Anyway, I'm here to learn as much as I can from those kind souls who've allowed others to benefit from their difficult journeys in trying to get adequate treatment for gluteal tears. As the previous poster noted, there is a very long thread that has been closed, and which I wish remained open, as there will be plenty more of us trying to find answers on this topic which are not being provided by our 'providers.' Thank you so much to those who did provide information to the rest of us in that thread. I wish I could do the same for the initial poster in this one.
Hi everyone with the glu/med tear,
Last March, I developed a Trendelenberg ["limp"] gate and pain with every step. I went to PT, a personal trainer at the Y, a chiropractor, and an acupuncturist [sp?] to try and resolve the problem. None of these efforts were at all helpful. In July, I went to a well known orthopedic surgery and after a series of expensive tests, the dx of a glu/med tear was reached by MRI eval.. The doc had never repaired a tear like this that did not happen post THR. I also was not too happy with my interchange with him [too much to go into in this post]. He recommended that I make an app't with someone at the HSS
in NYC, which I did. After several calls, I found out that the surgery alone [not counting the hospital or anesthesia cost] was $20-25,000 and I was told that if my insurance did not think that this was a fair and reasonable fee, I would be responsible for the remainder of the bill. I then called all the major medical centers in my area [I live in Lynchburg, Va] and heard back from all of them. I chose to go to the Un. of Va Medical Center. Dr. James Browne met with me and my husband and we liked everything about him. He was the head fellow in orthopedics at Duke and has won numerous awards. He admitted that he had never done this exact surgery, but that it not "rocket science" and he explained exactly what he would do. Rather than exploring every other medical center, we decided to go with our gut feeling and have the surgery. This open repair was done on 12/28/10. Dr. Browne had informed us that the use of a donor tendon may be necessary to secure the tendon. He was very pleased with the condition of the tendon, muscle and bone, and no donor tendon was necessary.

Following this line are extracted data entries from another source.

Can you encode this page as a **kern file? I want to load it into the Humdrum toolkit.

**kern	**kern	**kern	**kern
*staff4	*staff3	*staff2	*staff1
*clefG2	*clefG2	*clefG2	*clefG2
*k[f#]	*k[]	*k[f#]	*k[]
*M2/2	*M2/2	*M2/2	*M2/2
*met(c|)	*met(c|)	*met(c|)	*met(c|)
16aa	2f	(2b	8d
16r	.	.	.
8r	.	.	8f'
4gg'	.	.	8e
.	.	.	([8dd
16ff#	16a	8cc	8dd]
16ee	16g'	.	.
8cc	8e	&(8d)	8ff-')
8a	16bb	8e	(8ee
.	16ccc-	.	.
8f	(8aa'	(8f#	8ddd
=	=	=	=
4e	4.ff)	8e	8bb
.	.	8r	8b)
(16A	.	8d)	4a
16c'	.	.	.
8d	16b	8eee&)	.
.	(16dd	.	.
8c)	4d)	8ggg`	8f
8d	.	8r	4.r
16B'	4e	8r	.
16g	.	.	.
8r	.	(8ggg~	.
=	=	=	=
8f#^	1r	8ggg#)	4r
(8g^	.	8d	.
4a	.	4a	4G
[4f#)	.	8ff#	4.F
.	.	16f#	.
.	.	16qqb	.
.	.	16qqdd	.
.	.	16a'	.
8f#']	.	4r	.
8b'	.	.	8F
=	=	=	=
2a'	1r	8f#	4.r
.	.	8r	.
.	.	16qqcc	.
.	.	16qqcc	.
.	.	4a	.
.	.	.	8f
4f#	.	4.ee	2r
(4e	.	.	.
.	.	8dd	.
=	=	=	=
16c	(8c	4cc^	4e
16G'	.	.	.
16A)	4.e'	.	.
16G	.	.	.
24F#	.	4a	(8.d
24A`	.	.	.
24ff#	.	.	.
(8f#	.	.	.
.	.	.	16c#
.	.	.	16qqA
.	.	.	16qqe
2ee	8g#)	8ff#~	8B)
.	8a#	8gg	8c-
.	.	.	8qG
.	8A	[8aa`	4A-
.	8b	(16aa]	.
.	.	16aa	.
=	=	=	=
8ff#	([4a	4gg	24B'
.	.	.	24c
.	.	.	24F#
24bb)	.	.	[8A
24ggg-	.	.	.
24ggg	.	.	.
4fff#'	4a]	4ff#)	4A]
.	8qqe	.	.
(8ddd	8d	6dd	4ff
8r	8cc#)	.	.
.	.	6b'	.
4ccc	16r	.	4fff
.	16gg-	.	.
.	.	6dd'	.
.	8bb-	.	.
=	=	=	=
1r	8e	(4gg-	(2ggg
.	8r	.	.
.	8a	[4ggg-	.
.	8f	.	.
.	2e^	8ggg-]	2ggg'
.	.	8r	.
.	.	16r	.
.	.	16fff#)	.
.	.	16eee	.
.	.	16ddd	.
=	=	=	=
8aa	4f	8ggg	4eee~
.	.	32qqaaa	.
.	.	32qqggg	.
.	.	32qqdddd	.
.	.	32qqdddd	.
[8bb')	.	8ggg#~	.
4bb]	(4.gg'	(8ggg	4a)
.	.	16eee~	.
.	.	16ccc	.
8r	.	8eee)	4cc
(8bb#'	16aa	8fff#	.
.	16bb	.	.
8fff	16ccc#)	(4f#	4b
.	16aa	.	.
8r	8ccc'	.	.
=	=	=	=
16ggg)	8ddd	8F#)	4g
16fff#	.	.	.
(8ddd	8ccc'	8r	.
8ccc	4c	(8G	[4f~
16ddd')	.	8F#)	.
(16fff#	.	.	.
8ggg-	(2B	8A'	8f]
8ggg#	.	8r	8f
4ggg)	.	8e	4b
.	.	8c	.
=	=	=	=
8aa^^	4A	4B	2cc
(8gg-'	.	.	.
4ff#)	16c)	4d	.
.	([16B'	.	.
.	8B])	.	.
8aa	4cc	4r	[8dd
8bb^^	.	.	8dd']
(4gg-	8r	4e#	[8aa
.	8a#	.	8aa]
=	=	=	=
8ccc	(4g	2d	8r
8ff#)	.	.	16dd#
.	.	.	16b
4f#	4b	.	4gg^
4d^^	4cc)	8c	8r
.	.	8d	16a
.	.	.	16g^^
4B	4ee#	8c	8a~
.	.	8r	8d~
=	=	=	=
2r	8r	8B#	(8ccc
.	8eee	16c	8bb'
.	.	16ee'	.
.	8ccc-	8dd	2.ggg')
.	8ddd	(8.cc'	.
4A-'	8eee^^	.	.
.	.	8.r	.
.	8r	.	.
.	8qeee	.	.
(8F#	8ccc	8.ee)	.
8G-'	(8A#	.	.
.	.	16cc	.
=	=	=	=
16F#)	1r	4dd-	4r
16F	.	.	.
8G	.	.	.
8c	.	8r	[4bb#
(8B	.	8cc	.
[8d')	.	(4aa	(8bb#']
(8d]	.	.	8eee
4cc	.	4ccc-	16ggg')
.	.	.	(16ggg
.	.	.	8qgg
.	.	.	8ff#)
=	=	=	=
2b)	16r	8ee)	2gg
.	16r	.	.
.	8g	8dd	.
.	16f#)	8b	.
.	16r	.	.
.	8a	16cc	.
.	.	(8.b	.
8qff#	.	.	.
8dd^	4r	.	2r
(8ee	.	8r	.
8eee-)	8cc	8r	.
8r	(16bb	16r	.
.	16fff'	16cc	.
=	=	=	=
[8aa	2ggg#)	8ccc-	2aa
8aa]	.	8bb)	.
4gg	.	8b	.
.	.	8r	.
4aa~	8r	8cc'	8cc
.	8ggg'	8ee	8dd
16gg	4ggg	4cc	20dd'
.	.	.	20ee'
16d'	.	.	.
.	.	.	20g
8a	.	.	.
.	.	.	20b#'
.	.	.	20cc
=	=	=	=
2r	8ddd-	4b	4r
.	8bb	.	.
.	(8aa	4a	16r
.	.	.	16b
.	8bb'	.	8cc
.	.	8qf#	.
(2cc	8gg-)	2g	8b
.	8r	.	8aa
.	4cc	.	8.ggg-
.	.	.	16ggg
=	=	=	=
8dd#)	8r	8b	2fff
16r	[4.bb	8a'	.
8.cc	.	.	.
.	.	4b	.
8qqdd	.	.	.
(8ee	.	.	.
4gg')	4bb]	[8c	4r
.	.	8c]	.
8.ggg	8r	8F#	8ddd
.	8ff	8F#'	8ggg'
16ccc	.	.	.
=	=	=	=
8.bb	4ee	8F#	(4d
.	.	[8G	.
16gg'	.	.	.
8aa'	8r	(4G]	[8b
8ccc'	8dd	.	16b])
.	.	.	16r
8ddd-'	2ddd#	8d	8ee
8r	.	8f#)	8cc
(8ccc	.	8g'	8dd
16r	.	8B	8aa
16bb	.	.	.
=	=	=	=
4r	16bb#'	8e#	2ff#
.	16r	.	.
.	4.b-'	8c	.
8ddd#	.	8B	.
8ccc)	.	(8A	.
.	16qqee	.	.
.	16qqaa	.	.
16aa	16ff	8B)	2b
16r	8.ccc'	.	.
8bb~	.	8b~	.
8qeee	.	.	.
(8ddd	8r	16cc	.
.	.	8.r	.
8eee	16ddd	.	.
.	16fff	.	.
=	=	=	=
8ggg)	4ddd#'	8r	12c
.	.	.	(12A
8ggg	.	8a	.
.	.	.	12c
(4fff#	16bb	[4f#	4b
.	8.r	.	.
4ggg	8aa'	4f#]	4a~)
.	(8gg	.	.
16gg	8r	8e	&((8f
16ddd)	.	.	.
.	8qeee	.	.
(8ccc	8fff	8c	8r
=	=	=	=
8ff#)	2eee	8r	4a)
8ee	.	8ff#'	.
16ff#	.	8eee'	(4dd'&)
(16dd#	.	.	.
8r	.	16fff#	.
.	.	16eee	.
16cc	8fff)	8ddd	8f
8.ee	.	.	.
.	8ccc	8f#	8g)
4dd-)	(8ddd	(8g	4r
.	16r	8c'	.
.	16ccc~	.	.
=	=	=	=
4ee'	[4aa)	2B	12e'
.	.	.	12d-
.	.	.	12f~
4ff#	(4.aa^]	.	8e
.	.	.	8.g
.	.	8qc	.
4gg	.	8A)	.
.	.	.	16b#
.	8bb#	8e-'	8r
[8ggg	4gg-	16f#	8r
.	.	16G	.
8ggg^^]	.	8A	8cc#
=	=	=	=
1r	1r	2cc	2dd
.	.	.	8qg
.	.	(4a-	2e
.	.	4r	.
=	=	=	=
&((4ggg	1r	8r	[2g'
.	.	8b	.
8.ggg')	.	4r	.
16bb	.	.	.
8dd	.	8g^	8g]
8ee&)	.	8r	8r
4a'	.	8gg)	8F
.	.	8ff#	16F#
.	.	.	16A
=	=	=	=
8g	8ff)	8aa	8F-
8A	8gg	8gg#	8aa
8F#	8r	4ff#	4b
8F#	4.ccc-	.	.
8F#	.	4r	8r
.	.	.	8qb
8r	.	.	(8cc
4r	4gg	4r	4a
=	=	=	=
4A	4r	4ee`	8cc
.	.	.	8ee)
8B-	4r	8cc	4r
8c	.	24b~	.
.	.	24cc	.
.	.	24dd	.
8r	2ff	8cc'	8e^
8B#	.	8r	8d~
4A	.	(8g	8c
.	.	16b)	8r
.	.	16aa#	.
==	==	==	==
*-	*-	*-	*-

I am now in the long process of letting the tendon heal by using a walker with only toe touching for balance, never crossing or abducting my leg, and sleeping exclusively on my back. Tendons have a limited blood supply, and take much longer to heal that bones or muscles. I have also had a torn rotator cuff tendon and a torn, distal bicep tendon, so I know of which I speak. I have also been a RN for over 30 years, so have a little more of an understanding of these kinds of things.
"Cabin fever" is really my biggest problem, but at least, as time goes on, I am able to do for myself more and more. My husband [bless his heart] took 3 weeks off to care for me, and during the first few days, I could not have managed without him. He is also an RN and is a great caregiver.
Hope this has given a few answers, I know from other posts {ie the one that was discontinued] this injury is rare and difficult to diagnose. One other thing, I think is very important to add, is that my doc told me that cortisone injections [I have had 6 in the last 10 years for what I thought was bursitis] can be very damaging to tendons and he thought that those injections were a contributing factor to the tearing of my tendon.
Take care, everyone and keep posting so we can all support one another.